╭─ Entries provided

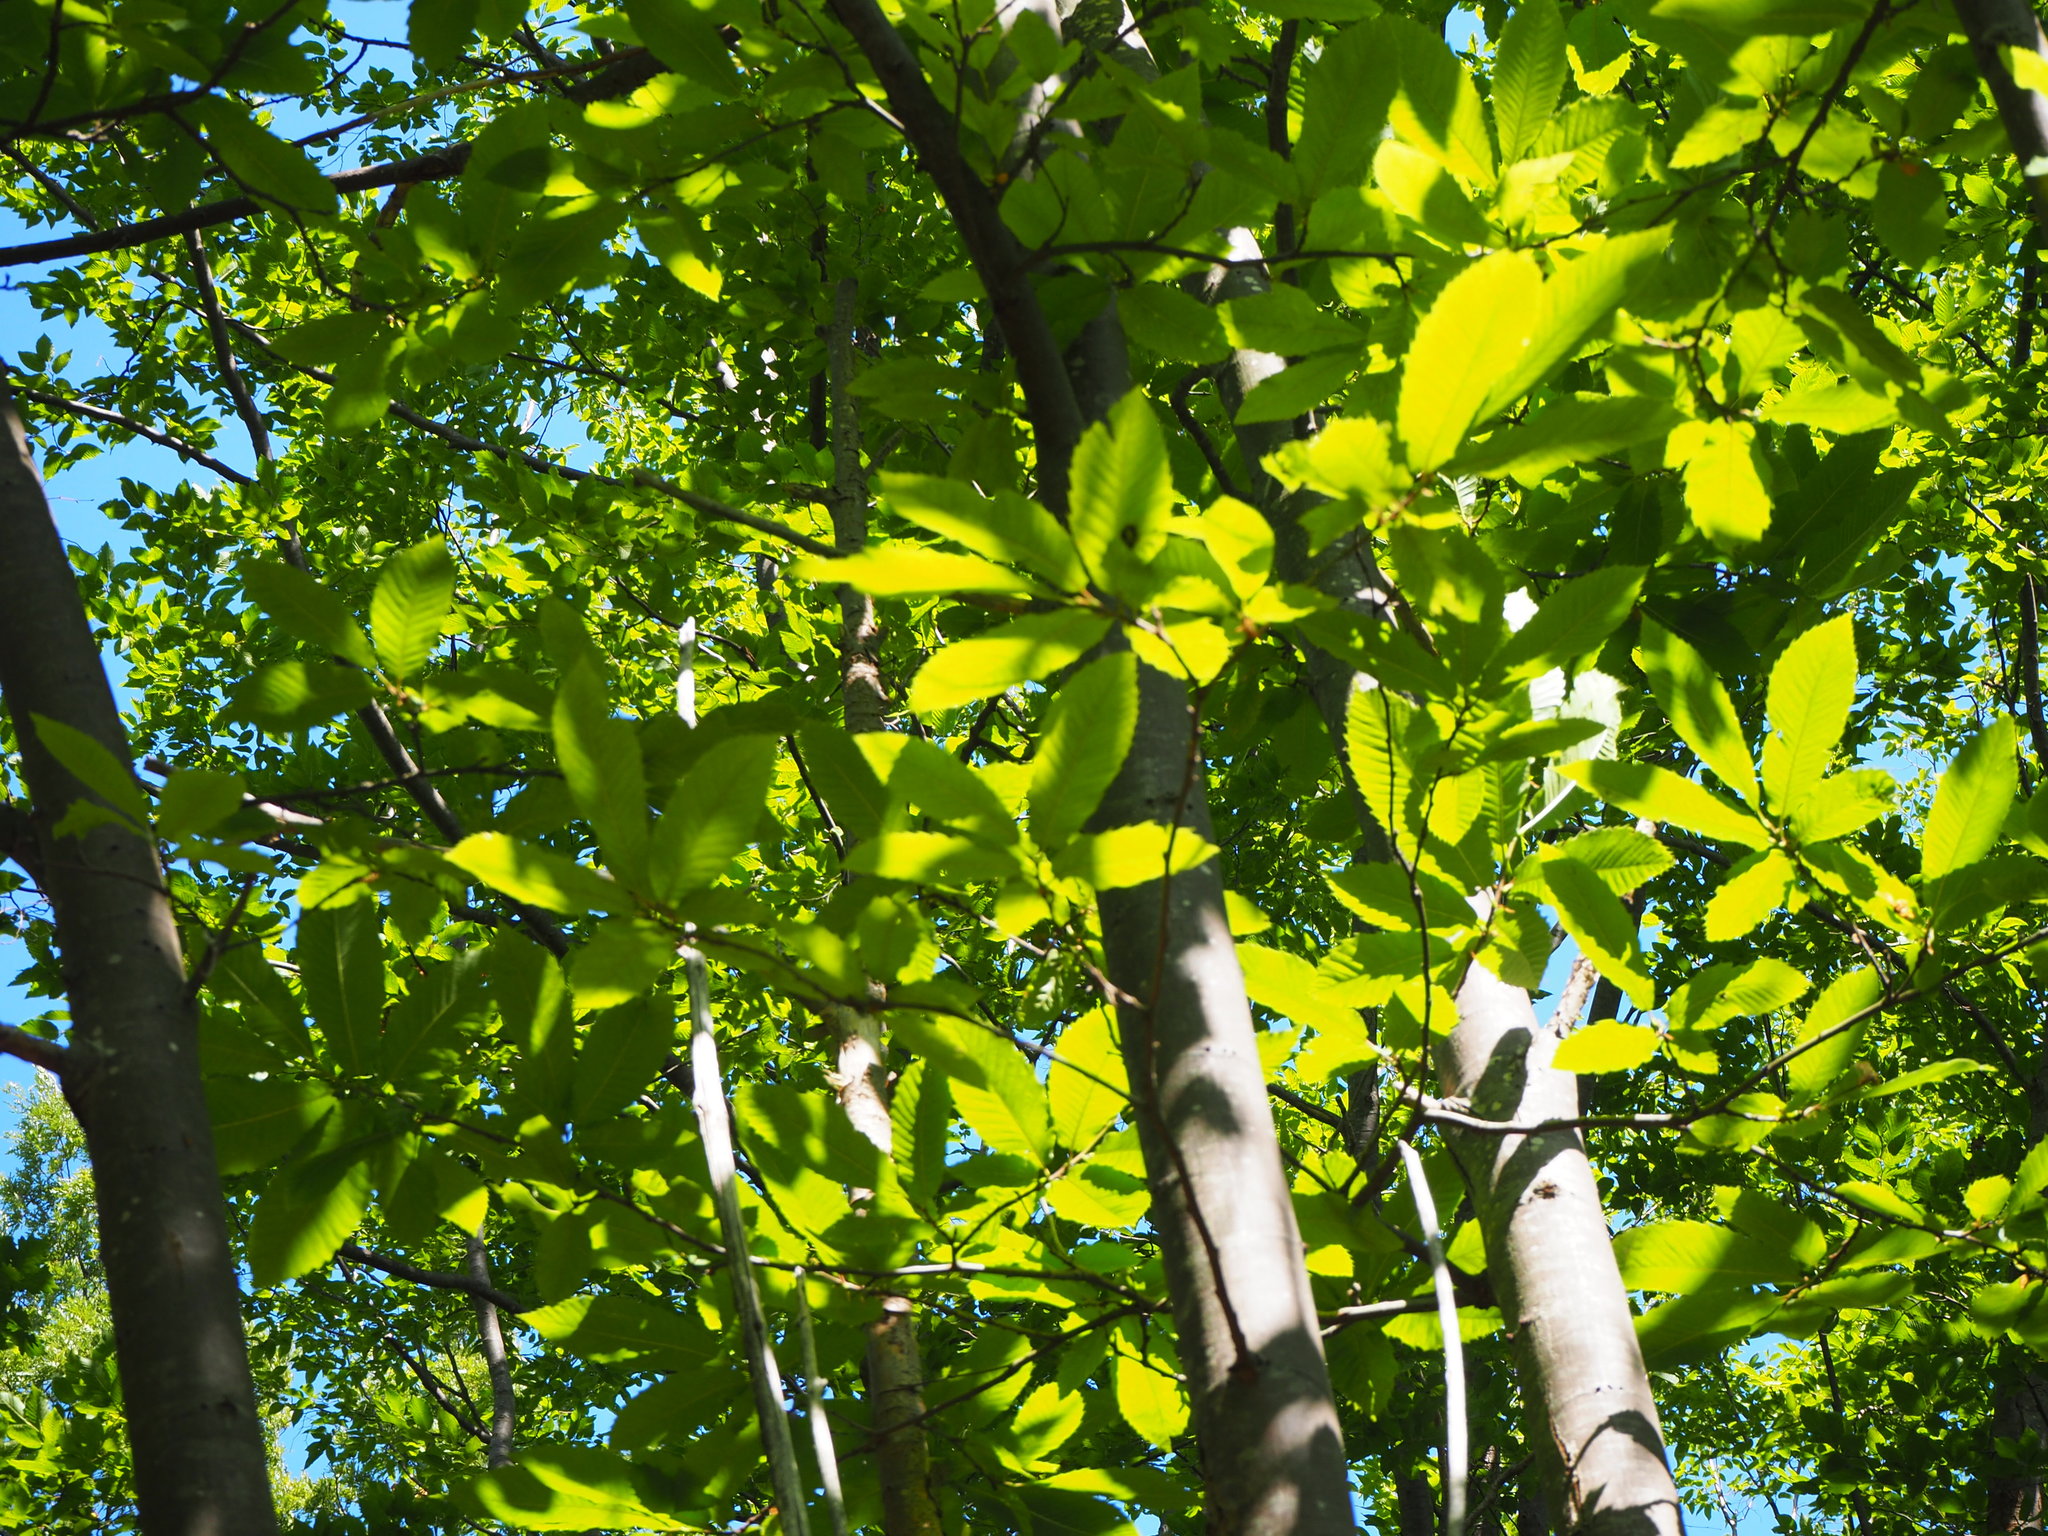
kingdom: Plantae
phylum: Tracheophyta
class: Magnoliopsida
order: Fagales
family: Fagaceae
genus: Castanea
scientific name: Castanea sativa
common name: Sweet chestnut
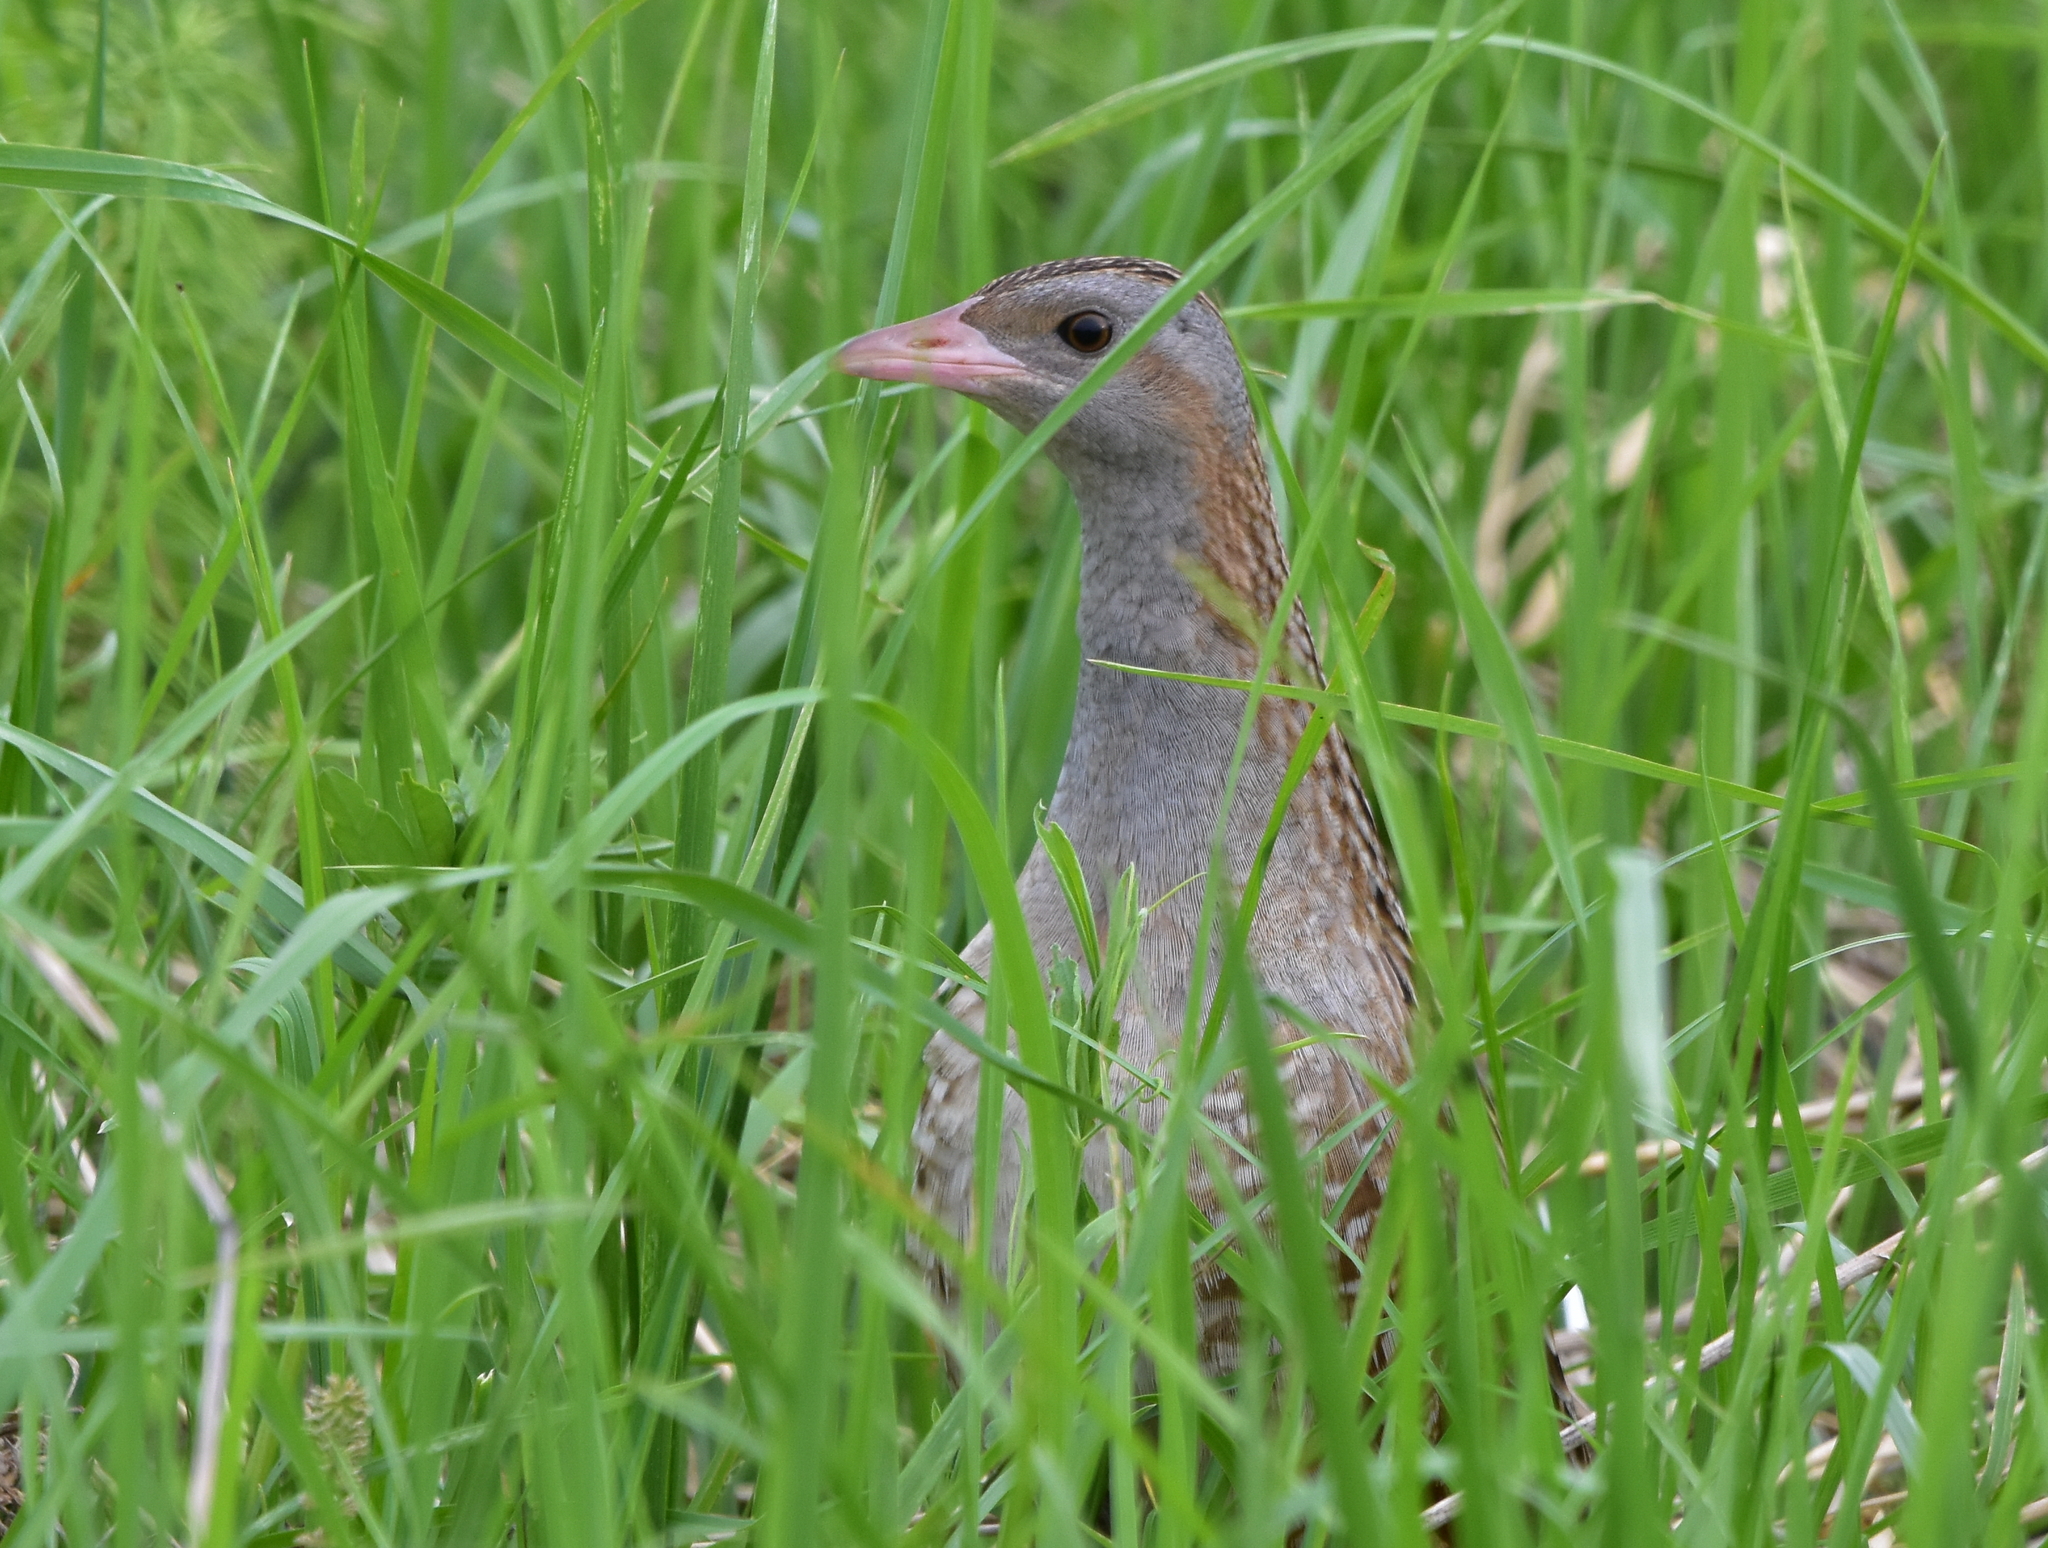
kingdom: Animalia
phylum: Chordata
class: Aves
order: Gruiformes
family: Rallidae
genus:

╰─

◆ Exercise:
Quote every line of the records word for word, leaving out the pictures.

◆ Exercise answer:
kingdom: Plantae
phylum: Tracheophyta
class: Magnoliopsida
order: Fagales
family: Fagaceae
genus: Castanea
scientific name: Castanea sativa
common name: Sweet chestnut
kingdom: Animalia
phylum: Chordata
class: Aves
order: Gruiformes
family: Rallidae
genus:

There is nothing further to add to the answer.